I have 5 off RB3011 OS version 6.49.6 linked by OSPF, I noticed that somebody was trying to access one of the routers via it’s public IP, they did not find my password.
I decided to add to ip/services an available from address, as I have done to my CSS106’s, I added 192.168.121.0/24. This blocked all access, including me.
Any good ideas how I can resolve this situation?

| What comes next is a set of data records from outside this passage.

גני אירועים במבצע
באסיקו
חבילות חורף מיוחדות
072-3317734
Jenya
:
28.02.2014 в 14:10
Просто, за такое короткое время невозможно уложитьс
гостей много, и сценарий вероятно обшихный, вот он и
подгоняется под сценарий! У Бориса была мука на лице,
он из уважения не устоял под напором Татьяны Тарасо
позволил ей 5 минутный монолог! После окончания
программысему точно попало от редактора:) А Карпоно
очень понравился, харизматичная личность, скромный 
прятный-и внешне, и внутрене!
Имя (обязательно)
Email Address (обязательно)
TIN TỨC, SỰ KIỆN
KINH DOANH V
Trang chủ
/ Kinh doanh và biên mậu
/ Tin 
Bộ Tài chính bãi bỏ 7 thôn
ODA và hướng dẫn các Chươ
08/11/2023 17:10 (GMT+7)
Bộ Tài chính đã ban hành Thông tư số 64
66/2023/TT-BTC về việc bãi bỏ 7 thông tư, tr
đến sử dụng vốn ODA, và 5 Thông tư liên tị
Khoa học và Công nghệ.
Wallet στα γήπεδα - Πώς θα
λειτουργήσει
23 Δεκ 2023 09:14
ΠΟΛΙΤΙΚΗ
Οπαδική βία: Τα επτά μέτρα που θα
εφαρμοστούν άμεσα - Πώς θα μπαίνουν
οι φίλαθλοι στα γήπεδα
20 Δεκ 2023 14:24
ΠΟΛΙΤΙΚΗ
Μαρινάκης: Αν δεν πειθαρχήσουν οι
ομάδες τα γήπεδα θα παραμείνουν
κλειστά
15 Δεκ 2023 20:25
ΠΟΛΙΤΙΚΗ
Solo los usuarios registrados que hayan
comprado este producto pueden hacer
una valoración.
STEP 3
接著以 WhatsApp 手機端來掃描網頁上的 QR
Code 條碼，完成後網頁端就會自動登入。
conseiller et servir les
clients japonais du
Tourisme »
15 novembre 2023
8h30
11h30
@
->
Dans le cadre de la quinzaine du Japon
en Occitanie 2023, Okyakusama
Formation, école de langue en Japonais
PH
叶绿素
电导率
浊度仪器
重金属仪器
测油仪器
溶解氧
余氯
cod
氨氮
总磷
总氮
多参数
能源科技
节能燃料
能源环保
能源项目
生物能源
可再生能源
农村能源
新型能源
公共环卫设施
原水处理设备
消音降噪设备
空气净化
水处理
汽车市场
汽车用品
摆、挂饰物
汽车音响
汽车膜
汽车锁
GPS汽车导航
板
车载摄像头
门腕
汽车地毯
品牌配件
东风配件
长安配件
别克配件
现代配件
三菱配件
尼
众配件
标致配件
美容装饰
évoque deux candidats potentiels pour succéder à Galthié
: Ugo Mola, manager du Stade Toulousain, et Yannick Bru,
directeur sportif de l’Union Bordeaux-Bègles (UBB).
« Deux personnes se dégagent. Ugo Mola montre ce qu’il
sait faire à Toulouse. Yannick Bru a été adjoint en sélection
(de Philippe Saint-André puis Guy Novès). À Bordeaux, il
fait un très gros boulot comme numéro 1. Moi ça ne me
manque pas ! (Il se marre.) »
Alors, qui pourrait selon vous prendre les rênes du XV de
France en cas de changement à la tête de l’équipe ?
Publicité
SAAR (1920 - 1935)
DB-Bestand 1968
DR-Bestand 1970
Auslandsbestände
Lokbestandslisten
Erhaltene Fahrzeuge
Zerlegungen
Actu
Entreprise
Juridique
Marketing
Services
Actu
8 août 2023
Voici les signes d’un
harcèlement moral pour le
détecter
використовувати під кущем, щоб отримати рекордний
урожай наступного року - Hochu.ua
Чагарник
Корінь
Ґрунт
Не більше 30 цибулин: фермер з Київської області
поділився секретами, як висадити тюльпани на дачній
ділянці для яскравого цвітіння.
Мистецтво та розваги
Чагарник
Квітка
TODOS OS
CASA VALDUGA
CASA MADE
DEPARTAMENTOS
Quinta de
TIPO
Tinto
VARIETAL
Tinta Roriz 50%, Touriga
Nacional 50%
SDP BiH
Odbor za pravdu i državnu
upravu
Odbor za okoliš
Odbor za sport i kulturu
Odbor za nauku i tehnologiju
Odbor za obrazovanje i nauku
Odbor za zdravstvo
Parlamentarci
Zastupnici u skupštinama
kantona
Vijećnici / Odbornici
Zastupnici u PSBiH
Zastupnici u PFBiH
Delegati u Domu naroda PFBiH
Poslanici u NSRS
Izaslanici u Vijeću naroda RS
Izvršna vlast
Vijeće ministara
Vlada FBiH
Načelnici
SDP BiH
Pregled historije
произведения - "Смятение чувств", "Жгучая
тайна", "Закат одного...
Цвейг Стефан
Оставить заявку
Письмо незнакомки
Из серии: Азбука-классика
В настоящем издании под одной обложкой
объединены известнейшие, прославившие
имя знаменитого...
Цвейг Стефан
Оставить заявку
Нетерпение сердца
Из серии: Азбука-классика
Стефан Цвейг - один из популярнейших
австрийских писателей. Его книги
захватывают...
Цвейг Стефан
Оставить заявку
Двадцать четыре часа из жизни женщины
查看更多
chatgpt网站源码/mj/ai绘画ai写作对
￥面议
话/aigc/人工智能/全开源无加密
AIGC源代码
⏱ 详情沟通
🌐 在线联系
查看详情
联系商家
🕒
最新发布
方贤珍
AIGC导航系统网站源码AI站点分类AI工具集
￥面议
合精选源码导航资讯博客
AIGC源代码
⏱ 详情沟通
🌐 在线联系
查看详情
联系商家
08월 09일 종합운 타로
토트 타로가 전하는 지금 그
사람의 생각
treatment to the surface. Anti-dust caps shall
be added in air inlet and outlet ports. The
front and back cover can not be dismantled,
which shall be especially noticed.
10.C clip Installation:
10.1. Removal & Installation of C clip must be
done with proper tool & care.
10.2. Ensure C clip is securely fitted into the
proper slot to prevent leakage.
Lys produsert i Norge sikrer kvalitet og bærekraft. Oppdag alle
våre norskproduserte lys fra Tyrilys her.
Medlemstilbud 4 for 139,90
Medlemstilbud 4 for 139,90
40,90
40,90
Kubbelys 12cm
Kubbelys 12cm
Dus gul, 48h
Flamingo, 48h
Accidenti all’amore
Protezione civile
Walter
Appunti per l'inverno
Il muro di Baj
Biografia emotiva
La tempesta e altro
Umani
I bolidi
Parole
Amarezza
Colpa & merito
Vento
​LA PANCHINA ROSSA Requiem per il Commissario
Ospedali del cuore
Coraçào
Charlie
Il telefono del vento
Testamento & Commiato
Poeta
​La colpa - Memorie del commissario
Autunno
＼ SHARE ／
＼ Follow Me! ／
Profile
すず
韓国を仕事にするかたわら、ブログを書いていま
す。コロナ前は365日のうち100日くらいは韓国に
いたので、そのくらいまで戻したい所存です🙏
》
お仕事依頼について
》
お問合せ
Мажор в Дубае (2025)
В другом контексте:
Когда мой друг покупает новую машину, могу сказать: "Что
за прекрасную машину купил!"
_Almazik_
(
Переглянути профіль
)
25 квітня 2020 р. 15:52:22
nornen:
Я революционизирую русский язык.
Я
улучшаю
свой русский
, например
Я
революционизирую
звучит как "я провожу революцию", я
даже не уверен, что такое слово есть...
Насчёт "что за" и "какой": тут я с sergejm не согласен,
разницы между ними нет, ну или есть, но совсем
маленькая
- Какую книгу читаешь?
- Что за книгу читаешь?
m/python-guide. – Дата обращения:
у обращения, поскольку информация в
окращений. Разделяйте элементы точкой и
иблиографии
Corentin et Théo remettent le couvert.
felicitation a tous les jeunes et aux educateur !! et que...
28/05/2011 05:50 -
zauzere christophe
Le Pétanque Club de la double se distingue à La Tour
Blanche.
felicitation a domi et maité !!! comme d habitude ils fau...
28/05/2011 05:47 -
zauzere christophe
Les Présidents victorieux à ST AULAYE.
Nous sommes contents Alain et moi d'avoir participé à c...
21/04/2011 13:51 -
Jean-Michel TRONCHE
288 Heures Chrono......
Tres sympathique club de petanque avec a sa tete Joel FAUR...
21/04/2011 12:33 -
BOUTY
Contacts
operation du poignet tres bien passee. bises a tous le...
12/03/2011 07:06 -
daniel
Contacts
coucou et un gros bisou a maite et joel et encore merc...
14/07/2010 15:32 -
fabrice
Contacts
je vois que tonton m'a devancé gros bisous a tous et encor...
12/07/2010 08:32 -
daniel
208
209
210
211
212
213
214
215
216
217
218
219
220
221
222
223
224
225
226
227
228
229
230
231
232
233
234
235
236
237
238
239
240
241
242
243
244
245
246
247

Or is it wipe the working router?
David.
Where is this 192.168.121.0/24 range actually used then ? On 1 of these remote sites ?
Just get a working-PC on that range, teamviewer/RDP into it and from there Winbox/WebFig to your RouterOS boxes ?
Thank you for the reply, 192.168.121 etc, is used on another router, I’m using that one at present.
Bur I cannot access the router that I set the restrictions on, it’s still working, but I cannot get into it to configure it.
David.
When using Winbox you might be able to connect by MAC address.
Unfortunately I have disabled winbox access, I only have HTTP access enabled.
David.
And no ROMON access either via other nearby Mikrotik device ?
So you close the door, throw away the key and then additionally put a wall in front of the door.
How is anyone supposed to help with that ?
If there is still a way in, you should know about it.
Hopefully 1 ether port off-bridge or a serial port but that means local access.
No so long ago locked myself out of my RB5009.
I had “some sort of recent backup” and needed to factory-default it + restore that config.
That part went OK
Since then I have indeed 1 dedicated physical port “off-bridge” so I can gain some last-resort access … anytime!
Never too old for some lessons 
Unless you have disabled this option.
The Mikrotik woobm is handy for this scenario.
Plug into the usb port, looks like a serial console interface to the Mikrotik.
Connect to it wirelessly from your laptop.
Perhaps a router between you and the target router is doing NAT, so the target router is not seeing a 192.168.121.x IP address?
Also crossed my mind.
Too bad it has been discontinued… so those still having it, make sure to keep it safe !
The RB3011 has a console port on the back. So access should be always possible.
Cheers Michael
Thank you for the suggestions, I think using the console port or the USB port is my only option I had left 192.168.88.1 on ether 10, but that is also connected to a bridge, I’m learning some hard lessons. I have been reconfiguring other routers so that 192.168.88.1 is on it’s own port WITHOUT a bridge connection.
I had a thought that the OSPF connection to this router uses 172.16.1.1/30, could I use that?
Is there a guide to using the console port or the USB port?
David.
USB-Serial adapter and a null-modem cable works similarly, just isn’t wireless.